# WORK TO BE COMPLETED
For the entries that follow, retype exactly the lines from the one containing "Back to the Wiki index" to the one containing "paddling around the", inclusive, and only those. Images stay out of the copy.

# Collected data
· · · ·

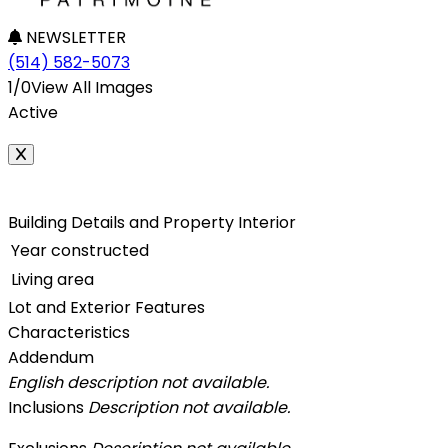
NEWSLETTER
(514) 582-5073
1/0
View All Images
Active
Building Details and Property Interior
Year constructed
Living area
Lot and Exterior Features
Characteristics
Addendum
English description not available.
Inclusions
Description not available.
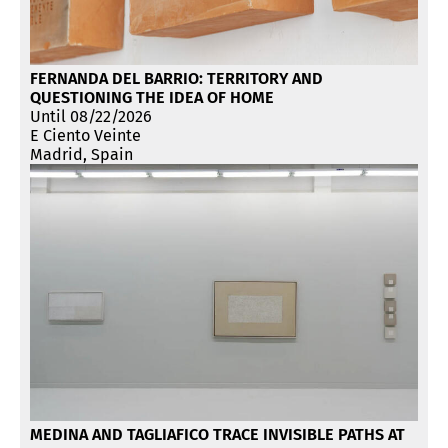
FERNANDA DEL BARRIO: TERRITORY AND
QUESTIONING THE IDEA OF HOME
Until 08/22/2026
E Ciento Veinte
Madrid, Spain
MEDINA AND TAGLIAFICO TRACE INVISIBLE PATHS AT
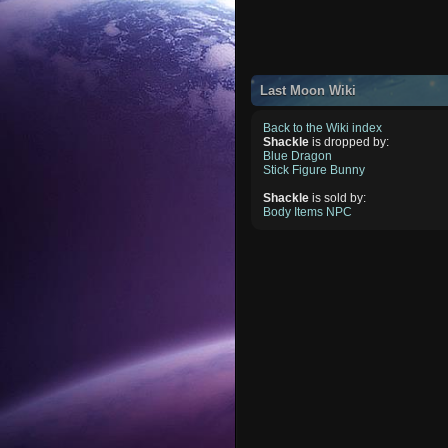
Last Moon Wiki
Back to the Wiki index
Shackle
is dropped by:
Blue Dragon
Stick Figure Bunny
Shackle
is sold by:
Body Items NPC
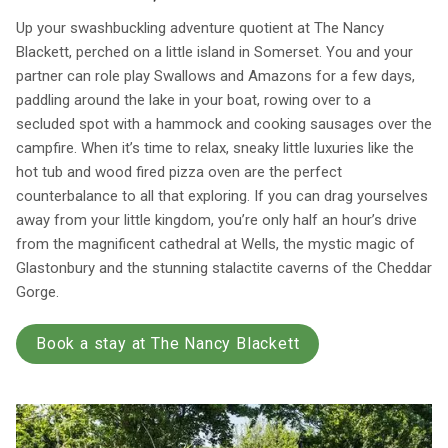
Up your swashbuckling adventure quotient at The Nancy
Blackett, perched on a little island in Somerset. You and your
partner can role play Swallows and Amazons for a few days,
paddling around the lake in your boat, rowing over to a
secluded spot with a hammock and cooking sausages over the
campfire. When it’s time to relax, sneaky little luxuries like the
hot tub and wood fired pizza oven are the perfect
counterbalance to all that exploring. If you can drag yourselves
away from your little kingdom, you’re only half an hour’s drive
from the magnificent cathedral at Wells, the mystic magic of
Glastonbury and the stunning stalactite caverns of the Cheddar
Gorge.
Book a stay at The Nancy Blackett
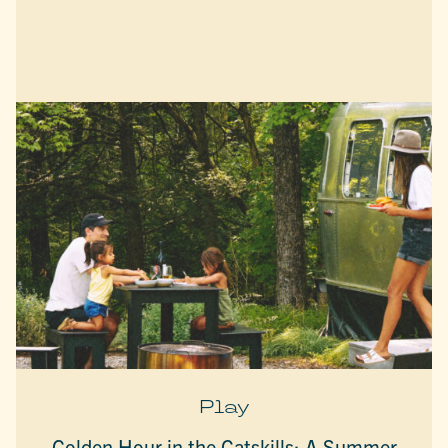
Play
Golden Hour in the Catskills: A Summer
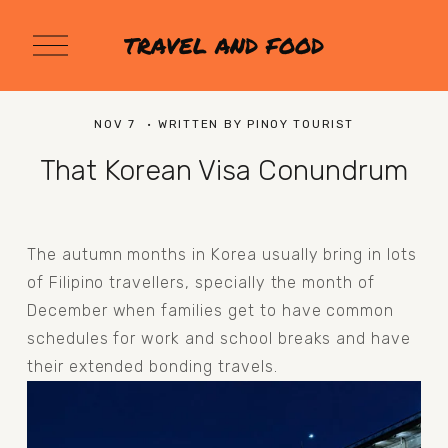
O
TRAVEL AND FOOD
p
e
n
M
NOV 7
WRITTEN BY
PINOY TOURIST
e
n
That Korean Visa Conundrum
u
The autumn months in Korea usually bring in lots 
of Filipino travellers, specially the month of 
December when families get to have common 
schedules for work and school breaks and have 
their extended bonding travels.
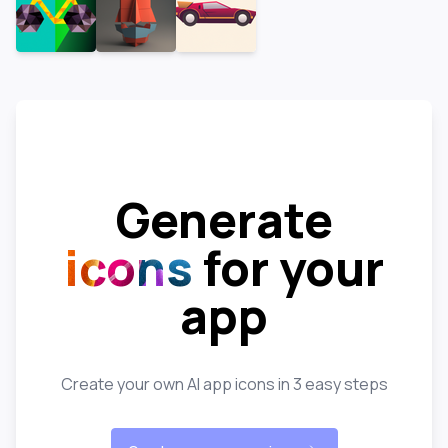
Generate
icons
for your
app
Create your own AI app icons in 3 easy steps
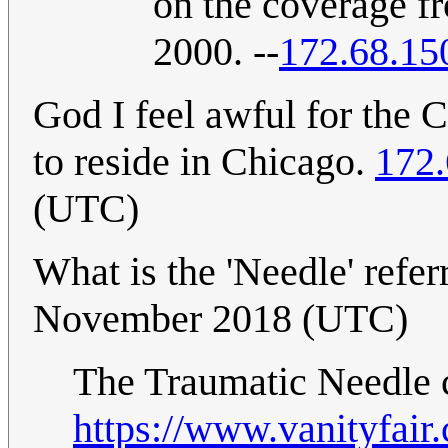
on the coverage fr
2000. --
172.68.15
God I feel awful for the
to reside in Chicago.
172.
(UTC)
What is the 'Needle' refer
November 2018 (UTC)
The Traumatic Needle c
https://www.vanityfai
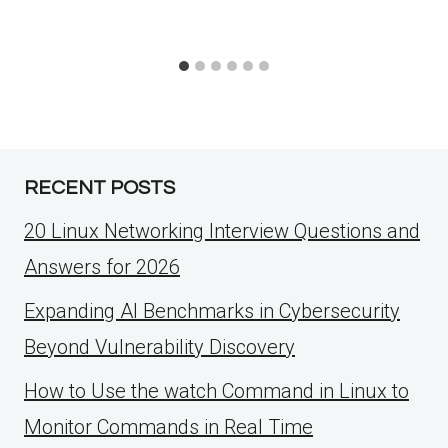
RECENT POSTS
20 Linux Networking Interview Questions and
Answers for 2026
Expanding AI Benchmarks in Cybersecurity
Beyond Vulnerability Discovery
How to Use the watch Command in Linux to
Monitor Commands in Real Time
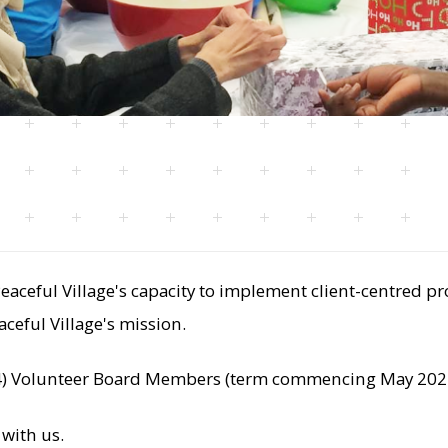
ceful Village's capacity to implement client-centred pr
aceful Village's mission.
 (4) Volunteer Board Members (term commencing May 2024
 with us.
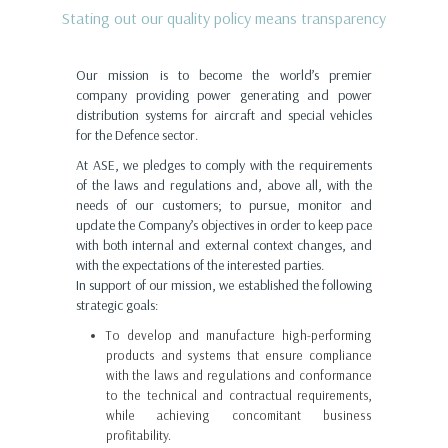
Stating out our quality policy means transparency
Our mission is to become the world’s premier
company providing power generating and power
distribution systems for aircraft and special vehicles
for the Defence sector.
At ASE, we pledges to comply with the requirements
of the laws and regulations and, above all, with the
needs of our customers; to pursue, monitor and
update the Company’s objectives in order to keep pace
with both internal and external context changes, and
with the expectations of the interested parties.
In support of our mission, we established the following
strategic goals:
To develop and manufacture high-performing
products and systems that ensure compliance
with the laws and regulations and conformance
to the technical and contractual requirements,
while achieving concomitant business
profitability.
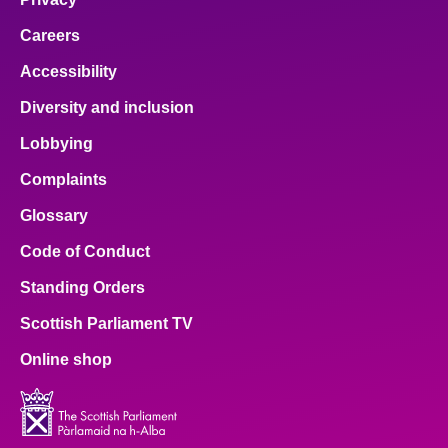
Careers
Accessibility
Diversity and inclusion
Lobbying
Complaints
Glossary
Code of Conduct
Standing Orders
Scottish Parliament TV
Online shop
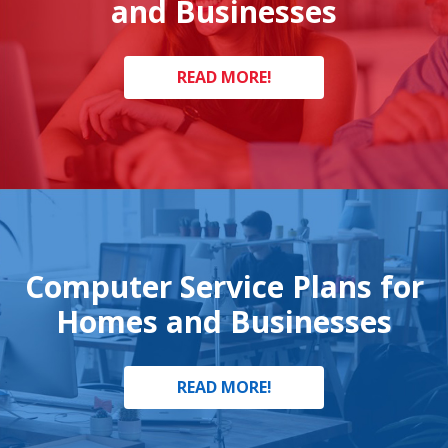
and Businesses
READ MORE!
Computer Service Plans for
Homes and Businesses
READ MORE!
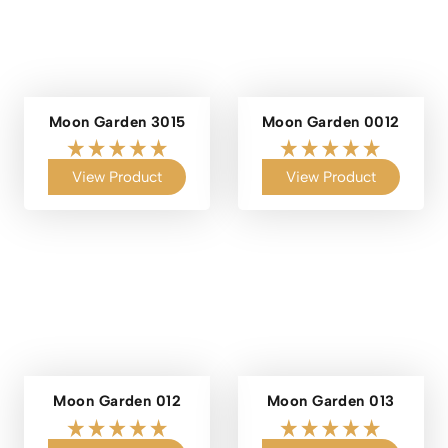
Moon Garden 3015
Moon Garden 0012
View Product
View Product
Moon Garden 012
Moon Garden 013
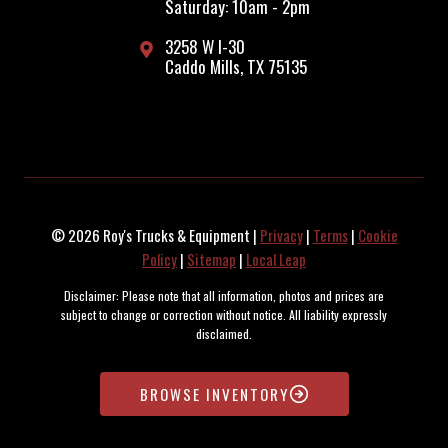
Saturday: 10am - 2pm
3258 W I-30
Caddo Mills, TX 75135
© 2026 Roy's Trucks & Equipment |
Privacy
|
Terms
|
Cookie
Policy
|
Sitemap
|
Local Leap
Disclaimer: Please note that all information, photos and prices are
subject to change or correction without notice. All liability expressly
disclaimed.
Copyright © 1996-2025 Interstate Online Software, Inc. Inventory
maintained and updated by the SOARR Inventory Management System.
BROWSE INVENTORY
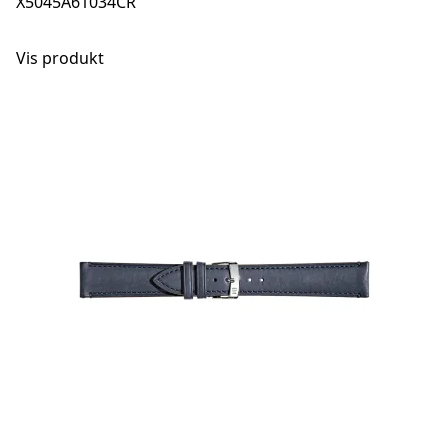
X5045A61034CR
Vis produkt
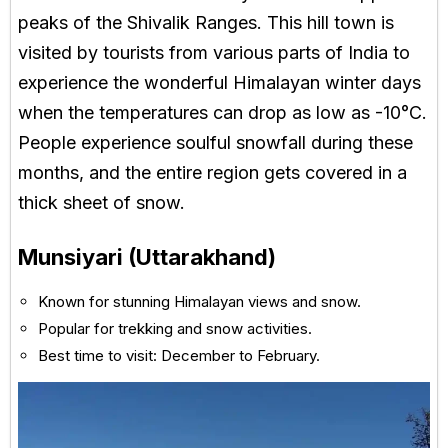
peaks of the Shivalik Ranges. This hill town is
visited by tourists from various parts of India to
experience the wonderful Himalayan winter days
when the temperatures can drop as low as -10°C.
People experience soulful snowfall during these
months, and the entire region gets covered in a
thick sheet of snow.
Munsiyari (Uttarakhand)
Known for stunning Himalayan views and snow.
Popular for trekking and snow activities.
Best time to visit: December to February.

· · · ·

# FINISHED TASK
Back to the Wiki index
Shackle
is dropped by:
Blue Dragon
Stick Figure Bunny
Shackle
is sold by:
Body Items NPC
Up your swashbuckling adventure quotient at The Nancy
Blackett, perched on a little island in Somerset. You and your
partner can role play Swallows and Amazons for a few days,
paddling around the lake in your boat, rowing over to a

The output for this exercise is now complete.